‘Serial’s Adnan Syed Scores Appeals Victory

     (CN) – A Maryland appeals court dealt Adnan Syed, the subject of the hit podcast “Serial,” a significant victory Monday afternoon ruling the convicted murderer’s case should be remanded to the Baltimore City Circuit Court for further proceedings.
     Syed, who was convicted of murdering his former girlfriend Hae Min Lee in 1999, is seeking a new trial, and today’s ruling revolves around his argument that his lawyer, Christina Gutierrez, failed to present the testimony of Asia McClain, who has claimed for years that she saw the then-teen in a school library at the same time that he is alleged to have committed the murder.

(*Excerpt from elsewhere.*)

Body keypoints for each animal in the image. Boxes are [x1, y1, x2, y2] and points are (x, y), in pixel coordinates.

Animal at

     Syed was 19 when his high school classmate and former girlfriend, Hae Min Lee, was strangled to death in January 1999. After two trials — the first ending in a mistrial — he was convicted and is currently serving a life sentence in a Maryland state prison.
     The Maryland Court of Special Appeals remanded the case so that the circuit court can consider a new affidavit submitted by McClain.

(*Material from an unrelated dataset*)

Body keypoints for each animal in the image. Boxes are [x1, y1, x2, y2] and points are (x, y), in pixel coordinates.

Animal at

     McClain was a classmate of the victim and the man convicted of her murder. She claims Syed was with her in Woodlawn Public Library at the time the murder is believed to have occurred. Prosecutors said during the trial that McClain recanted that story, but she recently said that wasn’t the case and has said she will testify, if needed, during Syed’s appeal.
     Syed’s previous attempt to receive post-conviction relief was denied by the very same Baltimore City Court that once again has his fate in its hands.
     “We believe that a stay of this appeal and a limited remand to the circuit is in the interest of justice,” said the ruling by Chief Judge Peter Krauser, announcing the decision to remand the case.
     The appeals court’s action doesn’t guarantee Syed will get a new trial, but it opens a door that has to date been closed to the convicted man.
     “The purpose of the stay and the remand is to provide Syed with the opportunity to file with the circuit court a request … to re-open the previously concluded post-conviction proceeding in light of Ms. McClain’s January 13, 2015, affidavit, which has not heretofore been reviewed or considered by the circuit court,” Krauser wrote.
     “Moreover, because the affidavit was not presented to the circuit court during Syed’s post-conviction proceedings, as it did not then exist, it is not a part of the record and, therefore, this Court may not properly consider it in addressing the merits of this appeal,” he continued. “This remand, among other things, will afford the parties the opportunity to supplement the record with relevant documents and even testimony pertinent to the issues raised by this appeal.”
     If the circuit court does grant his request and begins hearing new evidence, that evidence would ultimately go back to the Court of Special Appeals for review.
     As recounted in “Serial,” Syed was convicted without any eyewitnesses or physical evidence tying him to the murder. The prosecution’s case rested primarily on the testimony of another classmate, Jay Wilds, who claimed he helped Syed dispose of Lee’s body, which was found in a shallow grave in a Baltimore park a month after her murder.